-- Opening Marker --

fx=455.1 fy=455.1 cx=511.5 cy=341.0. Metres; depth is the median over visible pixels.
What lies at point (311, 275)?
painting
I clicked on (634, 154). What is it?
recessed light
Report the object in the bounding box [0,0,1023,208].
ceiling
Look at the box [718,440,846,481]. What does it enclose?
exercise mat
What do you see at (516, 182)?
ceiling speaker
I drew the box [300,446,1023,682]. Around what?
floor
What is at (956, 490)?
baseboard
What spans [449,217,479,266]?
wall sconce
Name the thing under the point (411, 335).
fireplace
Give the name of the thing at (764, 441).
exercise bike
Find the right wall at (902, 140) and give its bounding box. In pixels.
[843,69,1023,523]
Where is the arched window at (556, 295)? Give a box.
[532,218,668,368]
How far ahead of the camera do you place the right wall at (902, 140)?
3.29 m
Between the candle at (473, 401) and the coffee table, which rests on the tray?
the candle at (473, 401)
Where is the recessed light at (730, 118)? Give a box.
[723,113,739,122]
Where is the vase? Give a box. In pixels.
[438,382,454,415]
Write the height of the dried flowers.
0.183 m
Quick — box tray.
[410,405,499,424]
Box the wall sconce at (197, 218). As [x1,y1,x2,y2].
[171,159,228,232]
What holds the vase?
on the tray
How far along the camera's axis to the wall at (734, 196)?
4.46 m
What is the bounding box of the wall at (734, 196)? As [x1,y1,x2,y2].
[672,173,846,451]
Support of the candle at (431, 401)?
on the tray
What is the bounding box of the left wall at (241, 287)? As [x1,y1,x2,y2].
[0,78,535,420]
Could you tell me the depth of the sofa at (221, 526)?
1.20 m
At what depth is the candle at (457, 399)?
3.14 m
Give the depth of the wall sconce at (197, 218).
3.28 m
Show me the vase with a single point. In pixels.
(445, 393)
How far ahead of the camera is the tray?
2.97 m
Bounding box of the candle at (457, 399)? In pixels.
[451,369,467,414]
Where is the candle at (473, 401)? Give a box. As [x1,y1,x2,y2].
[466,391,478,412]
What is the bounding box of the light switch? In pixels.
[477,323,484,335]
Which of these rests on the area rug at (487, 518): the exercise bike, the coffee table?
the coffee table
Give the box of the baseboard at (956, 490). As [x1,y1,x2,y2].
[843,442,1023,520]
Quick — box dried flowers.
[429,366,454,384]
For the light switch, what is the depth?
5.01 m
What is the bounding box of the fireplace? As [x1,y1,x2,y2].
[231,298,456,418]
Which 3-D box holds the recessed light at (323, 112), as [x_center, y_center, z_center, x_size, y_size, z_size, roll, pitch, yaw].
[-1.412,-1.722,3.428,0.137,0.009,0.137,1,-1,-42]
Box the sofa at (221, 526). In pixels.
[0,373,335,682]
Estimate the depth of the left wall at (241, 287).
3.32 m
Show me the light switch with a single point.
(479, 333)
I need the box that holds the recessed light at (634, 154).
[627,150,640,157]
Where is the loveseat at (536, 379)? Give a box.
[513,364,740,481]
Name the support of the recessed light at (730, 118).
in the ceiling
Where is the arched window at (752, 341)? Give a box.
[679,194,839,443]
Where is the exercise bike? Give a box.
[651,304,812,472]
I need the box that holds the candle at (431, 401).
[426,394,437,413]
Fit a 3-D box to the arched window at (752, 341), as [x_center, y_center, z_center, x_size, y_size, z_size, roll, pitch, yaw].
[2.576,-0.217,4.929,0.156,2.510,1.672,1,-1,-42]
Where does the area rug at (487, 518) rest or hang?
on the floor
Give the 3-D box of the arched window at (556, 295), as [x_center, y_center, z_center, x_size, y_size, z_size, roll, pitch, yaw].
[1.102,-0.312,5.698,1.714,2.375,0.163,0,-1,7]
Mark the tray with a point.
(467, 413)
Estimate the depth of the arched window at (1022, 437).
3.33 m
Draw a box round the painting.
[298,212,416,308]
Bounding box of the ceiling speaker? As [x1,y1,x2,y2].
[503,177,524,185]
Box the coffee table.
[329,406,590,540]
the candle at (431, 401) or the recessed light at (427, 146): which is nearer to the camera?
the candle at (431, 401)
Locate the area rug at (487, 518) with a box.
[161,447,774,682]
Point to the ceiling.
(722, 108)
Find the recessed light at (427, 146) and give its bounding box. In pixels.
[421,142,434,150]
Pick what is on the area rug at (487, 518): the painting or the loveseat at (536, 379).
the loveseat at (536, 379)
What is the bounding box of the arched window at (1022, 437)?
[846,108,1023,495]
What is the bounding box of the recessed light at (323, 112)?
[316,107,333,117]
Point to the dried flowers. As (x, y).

-- Closing Marker --

■ Work instructions:
The data is to be reproduced in full, every line intact.

■ Task result:
fx=455.1 fy=455.1 cx=511.5 cy=341.0. Metres; depth is the median over visible pixels.
What lies at point (311, 275)?
painting
I clicked on (634, 154). What is it?
recessed light
Report the object in the bounding box [0,0,1023,208].
ceiling
Look at the box [718,440,846,481]. What does it enclose?
exercise mat
What do you see at (516, 182)?
ceiling speaker
I drew the box [300,446,1023,682]. Around what?
floor
What is at (956, 490)?
baseboard
What spans [449,217,479,266]?
wall sconce
Name the thing under the point (411, 335).
fireplace
Give the name of the thing at (764, 441).
exercise bike
Find the right wall at (902, 140) and give its bounding box. In pixels.
[843,69,1023,523]
Where is the arched window at (556, 295)? Give a box.
[532,218,668,368]
How far ahead of the camera do you place the right wall at (902, 140)?
3.29 m
Between the candle at (473, 401) and the coffee table, which rests on the tray?
the candle at (473, 401)
Where is the recessed light at (730, 118)? Give a box.
[723,113,739,122]
Where is the vase? Give a box. In pixels.
[438,382,454,415]
Write the height of the dried flowers.
0.183 m
Quick — box tray.
[410,405,499,424]
Box the wall sconce at (197, 218). As [x1,y1,x2,y2].
[171,159,228,232]
What holds the vase?
on the tray
How far along the camera's axis to the wall at (734, 196)?
4.46 m
What is the bounding box of the wall at (734, 196)? As [x1,y1,x2,y2].
[672,173,846,451]
Support of the candle at (431, 401)?
on the tray
What is the bounding box of the left wall at (241, 287)? As [x1,y1,x2,y2].
[0,78,535,420]
Could you tell me the depth of the sofa at (221, 526)?
1.20 m
At what depth is the candle at (457, 399)?
3.14 m
Give the depth of the wall sconce at (197, 218).
3.28 m
Show me the vase with a single point. In pixels.
(445, 393)
How far ahead of the camera is the tray?
2.97 m
Bounding box of the candle at (457, 399)? In pixels.
[451,369,467,414]
Where is the candle at (473, 401)? Give a box. As [x1,y1,x2,y2].
[466,391,478,412]
What is the bounding box of the light switch? In pixels.
[477,323,484,335]
Which of these rests on the area rug at (487, 518): the exercise bike, the coffee table?
the coffee table
Give the box of the baseboard at (956, 490). As [x1,y1,x2,y2].
[843,442,1023,520]
Quick — box dried flowers.
[429,366,454,384]
For the light switch, what is the depth?
5.01 m
What is the bounding box of the fireplace? As [x1,y1,x2,y2].
[231,298,456,418]
Which 3-D box holds the recessed light at (323, 112), as [x_center, y_center, z_center, x_size, y_size, z_size, roll, pitch, yaw].
[-1.412,-1.722,3.428,0.137,0.009,0.137,1,-1,-42]
Box the sofa at (221, 526). In pixels.
[0,373,335,682]
Estimate the depth of the left wall at (241, 287).
3.32 m
Show me the light switch with a single point.
(479, 333)
I need the box that holds the recessed light at (634, 154).
[627,150,640,157]
Where is the loveseat at (536, 379)? Give a box.
[513,364,740,481]
Name the support of the recessed light at (730, 118).
in the ceiling
Where is the arched window at (752, 341)? Give a box.
[679,194,839,443]
Where is the exercise bike? Give a box.
[651,304,812,472]
I need the box that holds the candle at (431, 401).
[426,394,437,413]
Fit a 3-D box to the arched window at (752, 341), as [x_center, y_center, z_center, x_size, y_size, z_size, roll, pitch, yaw].
[2.576,-0.217,4.929,0.156,2.510,1.672,1,-1,-42]
Where does the area rug at (487, 518) rest or hang?
on the floor
Give the 3-D box of the arched window at (556, 295), as [x_center, y_center, z_center, x_size, y_size, z_size, roll, pitch, yaw].
[1.102,-0.312,5.698,1.714,2.375,0.163,0,-1,7]
Mark the tray with a point.
(467, 413)
Estimate the depth of the arched window at (1022, 437).
3.33 m
Draw a box round the painting.
[298,212,416,308]
Bounding box of the ceiling speaker? As [x1,y1,x2,y2].
[503,177,524,185]
Box the coffee table.
[329,406,590,540]
the candle at (431, 401) or the recessed light at (427, 146): which is nearer to the camera?
the candle at (431, 401)
Locate the area rug at (487, 518) with a box.
[161,447,774,682]
Point to the ceiling.
(722, 108)
Find the recessed light at (427, 146) and give its bounding box. In pixels.
[421,142,434,150]
Pick what is on the area rug at (487, 518): the painting or the loveseat at (536, 379).
the loveseat at (536, 379)
What is the bounding box of the arched window at (1022, 437)?
[846,108,1023,495]
What is the bounding box of the recessed light at (323, 112)?
[316,107,333,117]
Point to the dried flowers. As (x, y).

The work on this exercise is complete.